__Activity list__.
a) In the post about Joakim Noah's contract talks, how much does the Chicago Bulls front office think Noah is worth?
b) Name every player the Bulls got from the Utah Jazz, according to the post about Joakim Noah's contract talks.
c) Pick up the post about Joakim Noah's contract talks after its last sentence and keep writing it.

__Passage for review__.
....................
It’s tough being the Chicago Bulls’ front office lately. Despite having a solid offseason by plundering the Utah Jazz for two useful players and a semi-superstar (Kyle Korver, Ronnie Brewer, and Carlos Boozer) they now find themselves in a bit of a pickle regarding Joakim Noah. The mercurial center is undoubtedly productive. He provides energy, hustle, points, rebounds, and headaches for opposing teams. Lately, however, the Bulls’ suits are feeling the pain.
It’s been reported that the Chicago Bulls are interested in acquiring Carmelo Anthony from the Denver Nuggets. Unfortunately, the Nuggets would like a young asset in return- namely Joakim Noah. The Bulls are reluctant to give up a player with so much potential. I understand their dilemma. Carmelo Anthony is a superstar but Joakim Noah plays a role that most teams would covet. He is a defensive minded center that has an unstoppable motor. He also has the potential to be great.
What makes their decision even more difficult is that even if they decide they want to keep Noah no matter what, that “no matter what” may end up costing the Bulls 13 million dollars. Noah is currently in line for a contract extension and right now the negotiations are not close. The Bulls front office feel Noah is worth 57 million while Noah feels he’s more in the ballpark of 65-70 million dollars, according to Alex Kennedy of HoopsWorld.com.
The real question becomes, “is Joakim Noah really worth 70 million dollars? Is he even worth 65 million dollars?” Noah is a productive player but to me, no hustle player/ third banana is worth 14 million dollars a year. 14 million dollars is the type of money a proven star earns. Noah may have the potential to become a dominant post presence in this league, but I would not be comfortable giving him that kind of money.
This all brings me to my larger point. Why would I spend 300 words discussing Joakim Noah’s contract negotiations?
The answer, my friends, is to remind everyone about just how awesome Danny Ainge is. Sentence-ending verbs aside, it was nearly one year ago when Ainge locked up a young, budding superstar in Rajon Rondo for a measly 55 million dollars.
....................
__Source data__.

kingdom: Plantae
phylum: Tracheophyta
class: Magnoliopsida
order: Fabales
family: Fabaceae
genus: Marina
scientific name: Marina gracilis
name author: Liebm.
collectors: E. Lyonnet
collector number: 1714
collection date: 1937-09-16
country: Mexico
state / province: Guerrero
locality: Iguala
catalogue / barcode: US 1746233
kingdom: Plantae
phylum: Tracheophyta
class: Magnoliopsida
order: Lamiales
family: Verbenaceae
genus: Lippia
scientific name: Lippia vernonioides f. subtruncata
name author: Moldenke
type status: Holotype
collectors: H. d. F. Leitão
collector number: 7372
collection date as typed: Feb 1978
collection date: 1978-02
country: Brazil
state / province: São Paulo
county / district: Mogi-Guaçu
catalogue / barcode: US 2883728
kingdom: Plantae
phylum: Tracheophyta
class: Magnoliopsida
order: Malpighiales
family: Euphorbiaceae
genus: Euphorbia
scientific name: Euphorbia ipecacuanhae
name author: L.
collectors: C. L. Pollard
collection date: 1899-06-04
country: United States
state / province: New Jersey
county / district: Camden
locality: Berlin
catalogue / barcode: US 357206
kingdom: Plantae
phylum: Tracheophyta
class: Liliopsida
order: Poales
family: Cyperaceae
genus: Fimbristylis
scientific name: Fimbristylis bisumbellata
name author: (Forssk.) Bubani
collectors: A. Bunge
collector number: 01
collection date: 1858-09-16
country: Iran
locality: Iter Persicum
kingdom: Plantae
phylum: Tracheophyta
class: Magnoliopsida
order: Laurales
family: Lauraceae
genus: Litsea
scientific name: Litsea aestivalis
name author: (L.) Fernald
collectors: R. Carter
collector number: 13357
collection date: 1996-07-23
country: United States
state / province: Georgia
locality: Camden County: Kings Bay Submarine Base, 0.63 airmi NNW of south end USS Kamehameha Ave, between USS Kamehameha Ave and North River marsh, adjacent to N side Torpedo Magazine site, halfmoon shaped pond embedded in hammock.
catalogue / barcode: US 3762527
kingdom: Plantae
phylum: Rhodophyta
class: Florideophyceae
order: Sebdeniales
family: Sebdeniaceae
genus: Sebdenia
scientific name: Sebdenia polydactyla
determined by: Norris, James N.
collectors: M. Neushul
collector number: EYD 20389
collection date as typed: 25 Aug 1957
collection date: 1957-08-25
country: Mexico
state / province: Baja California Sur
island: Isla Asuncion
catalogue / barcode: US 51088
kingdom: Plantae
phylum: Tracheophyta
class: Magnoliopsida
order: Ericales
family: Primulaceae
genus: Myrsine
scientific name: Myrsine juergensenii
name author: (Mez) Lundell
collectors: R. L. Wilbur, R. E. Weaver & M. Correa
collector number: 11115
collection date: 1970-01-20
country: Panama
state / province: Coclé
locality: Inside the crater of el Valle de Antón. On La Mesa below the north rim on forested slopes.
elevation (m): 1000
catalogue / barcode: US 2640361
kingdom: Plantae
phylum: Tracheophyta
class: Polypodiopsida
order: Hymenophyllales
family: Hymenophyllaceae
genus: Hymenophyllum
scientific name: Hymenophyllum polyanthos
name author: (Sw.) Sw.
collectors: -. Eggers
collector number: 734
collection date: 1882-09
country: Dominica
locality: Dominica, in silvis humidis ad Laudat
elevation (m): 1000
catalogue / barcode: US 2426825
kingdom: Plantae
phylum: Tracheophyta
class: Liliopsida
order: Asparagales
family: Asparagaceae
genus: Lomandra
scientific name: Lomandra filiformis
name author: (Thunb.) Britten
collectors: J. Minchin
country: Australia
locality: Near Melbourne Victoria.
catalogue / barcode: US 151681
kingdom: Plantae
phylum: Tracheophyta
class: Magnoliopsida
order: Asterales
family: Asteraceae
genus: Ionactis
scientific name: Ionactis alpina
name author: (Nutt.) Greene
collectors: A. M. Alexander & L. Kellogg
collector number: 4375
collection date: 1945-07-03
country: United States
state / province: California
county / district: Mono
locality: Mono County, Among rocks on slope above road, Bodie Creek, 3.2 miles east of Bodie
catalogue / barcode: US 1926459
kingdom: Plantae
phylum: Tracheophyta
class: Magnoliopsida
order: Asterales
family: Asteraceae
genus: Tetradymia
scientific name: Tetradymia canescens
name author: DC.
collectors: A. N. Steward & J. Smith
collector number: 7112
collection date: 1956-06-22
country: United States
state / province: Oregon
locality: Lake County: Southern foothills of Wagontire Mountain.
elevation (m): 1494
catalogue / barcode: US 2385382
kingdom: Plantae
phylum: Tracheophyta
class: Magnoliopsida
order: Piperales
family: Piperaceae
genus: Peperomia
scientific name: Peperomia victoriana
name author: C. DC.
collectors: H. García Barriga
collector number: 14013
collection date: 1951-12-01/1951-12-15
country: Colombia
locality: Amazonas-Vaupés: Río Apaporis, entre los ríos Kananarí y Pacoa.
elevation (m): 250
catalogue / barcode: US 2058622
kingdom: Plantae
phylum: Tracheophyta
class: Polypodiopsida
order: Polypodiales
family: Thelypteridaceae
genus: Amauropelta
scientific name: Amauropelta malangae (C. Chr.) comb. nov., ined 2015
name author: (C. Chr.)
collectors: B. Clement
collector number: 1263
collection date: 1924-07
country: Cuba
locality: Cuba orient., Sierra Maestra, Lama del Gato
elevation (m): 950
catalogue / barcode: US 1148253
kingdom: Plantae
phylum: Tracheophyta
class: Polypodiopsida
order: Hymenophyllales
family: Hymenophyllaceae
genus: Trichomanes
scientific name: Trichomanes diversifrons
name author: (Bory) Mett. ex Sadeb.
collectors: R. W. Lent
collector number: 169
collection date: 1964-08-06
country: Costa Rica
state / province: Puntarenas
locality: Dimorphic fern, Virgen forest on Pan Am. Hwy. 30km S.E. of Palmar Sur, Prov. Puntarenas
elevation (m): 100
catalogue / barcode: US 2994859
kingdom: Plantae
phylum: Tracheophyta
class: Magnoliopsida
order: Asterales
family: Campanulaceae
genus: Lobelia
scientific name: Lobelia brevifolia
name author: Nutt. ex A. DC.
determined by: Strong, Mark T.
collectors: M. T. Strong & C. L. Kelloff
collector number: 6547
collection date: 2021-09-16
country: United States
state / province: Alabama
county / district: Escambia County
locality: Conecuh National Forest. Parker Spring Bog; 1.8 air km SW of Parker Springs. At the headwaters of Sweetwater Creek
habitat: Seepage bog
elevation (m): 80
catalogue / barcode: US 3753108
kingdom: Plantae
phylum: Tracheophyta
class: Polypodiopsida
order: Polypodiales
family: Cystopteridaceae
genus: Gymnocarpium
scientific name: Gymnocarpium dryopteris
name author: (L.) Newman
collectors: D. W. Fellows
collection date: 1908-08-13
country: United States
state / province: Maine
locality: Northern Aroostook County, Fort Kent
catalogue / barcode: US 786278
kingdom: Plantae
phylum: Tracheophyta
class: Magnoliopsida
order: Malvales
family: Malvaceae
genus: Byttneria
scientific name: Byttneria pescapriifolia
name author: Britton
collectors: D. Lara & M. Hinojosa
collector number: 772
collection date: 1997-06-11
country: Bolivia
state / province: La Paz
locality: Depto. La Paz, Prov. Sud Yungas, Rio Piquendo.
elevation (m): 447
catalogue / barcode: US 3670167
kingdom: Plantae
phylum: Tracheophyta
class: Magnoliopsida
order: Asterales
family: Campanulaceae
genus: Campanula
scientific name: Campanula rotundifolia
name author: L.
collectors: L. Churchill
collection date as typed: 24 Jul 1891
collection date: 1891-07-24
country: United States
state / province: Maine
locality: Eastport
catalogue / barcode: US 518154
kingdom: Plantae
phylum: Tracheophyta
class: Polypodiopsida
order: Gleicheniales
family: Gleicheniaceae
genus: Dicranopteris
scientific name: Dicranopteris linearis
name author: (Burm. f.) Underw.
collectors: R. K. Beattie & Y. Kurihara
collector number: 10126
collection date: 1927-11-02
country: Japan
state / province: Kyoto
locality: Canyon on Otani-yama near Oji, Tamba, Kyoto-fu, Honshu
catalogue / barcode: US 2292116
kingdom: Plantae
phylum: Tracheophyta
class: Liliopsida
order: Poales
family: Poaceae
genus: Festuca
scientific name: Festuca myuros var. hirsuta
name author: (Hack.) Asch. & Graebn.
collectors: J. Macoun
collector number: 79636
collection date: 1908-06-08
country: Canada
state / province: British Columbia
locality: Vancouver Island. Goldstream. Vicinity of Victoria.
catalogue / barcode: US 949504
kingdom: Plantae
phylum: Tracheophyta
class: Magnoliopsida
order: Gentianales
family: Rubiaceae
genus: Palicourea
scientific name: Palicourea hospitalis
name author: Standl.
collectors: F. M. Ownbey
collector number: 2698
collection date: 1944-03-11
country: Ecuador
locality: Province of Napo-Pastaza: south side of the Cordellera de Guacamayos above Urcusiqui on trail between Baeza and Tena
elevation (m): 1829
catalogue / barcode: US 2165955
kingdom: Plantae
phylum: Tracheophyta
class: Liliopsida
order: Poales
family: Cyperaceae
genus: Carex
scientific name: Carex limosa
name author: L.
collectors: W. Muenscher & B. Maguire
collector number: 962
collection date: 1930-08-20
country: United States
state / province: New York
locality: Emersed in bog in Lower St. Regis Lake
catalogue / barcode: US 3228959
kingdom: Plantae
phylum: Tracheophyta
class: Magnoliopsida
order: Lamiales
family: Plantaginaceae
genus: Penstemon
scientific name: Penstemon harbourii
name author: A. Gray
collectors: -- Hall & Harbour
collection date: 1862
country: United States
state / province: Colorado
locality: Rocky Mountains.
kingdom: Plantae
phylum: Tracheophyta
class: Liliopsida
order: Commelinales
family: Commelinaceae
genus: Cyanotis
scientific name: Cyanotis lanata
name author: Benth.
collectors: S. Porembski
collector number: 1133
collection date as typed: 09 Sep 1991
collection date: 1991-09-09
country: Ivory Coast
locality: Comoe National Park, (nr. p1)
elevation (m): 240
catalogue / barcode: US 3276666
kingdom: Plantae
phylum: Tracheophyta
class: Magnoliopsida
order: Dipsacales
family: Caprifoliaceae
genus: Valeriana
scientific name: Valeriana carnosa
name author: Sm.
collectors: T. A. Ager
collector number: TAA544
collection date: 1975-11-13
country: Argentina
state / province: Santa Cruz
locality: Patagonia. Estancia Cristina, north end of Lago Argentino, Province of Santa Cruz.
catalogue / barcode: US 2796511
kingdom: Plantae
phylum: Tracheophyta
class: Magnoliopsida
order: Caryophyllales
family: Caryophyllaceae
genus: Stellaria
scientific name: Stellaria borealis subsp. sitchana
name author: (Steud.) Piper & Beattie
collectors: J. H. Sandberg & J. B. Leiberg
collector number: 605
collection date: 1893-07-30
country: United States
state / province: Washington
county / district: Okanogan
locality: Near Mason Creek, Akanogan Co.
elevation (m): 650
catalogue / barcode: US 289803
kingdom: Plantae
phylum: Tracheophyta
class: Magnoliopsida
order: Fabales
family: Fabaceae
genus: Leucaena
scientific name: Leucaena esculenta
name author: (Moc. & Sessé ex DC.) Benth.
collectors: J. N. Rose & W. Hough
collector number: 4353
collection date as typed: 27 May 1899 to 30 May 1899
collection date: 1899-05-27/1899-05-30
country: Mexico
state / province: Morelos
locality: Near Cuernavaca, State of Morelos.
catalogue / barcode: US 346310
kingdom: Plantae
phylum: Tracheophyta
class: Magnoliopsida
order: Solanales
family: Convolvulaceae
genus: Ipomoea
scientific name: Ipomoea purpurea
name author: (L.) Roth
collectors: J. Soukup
....................
__Answer set__.
a) 57 million dollars.

b) Kyle Korver, Ronnie Brewer, and Carlos Boozer.

c)
Just imagine how the contract negotiations would go this year if Ainge and Rondo had not reached an agreement. The Celtics did not sign anyone this offseason that did not involve some sort of exception (Bird, Semi-Bird, Veteran’s minimum, Mid-level) so the raw numbers may not have affected the this year’s offseason signings. That said, it certainly would have affected the salary cap in 2012 when the majority of Celtics’ roster comes off the books.
Rajon Rondo is clearly worth more than Joakim Noah and should be paid as such one way or the other. Since Rondo has already signed his contract there is no way Noah should get 70 million. Luckily for the C’s, this is not something with which they have to concern themselves. They can just sit there and pat themselves on the back knowing that they signed Rajon Rondo for way less money than he is worth.
Just for fun, let’s look at the numbers that are not skewed by position. Last season, Rajon Rondo had a player efficiency rating of 20.5. Noah’s was 17.8. Rondo averaged 14 points per game while Noah chipped in 11. The only number Noah has in his favor is his long-two shooting percentage (33% for Rondo, 43% for Noah), which is admittedly pretty sad when you consider their respective positions on the court.*
There is really no contest. Next time you hear any criticism of Danny Ainge, think of the Rajon Rondo signing to put things in prospective.
* All player stats are courtesy of HoopData.com.
**As a bonus, Andray Blatche just recently agreed to a five year, 28 million dollar contract. Attitude aside, his production is worth way more than 5.6 million dollars a year. If you do not believe me, check out the numbers.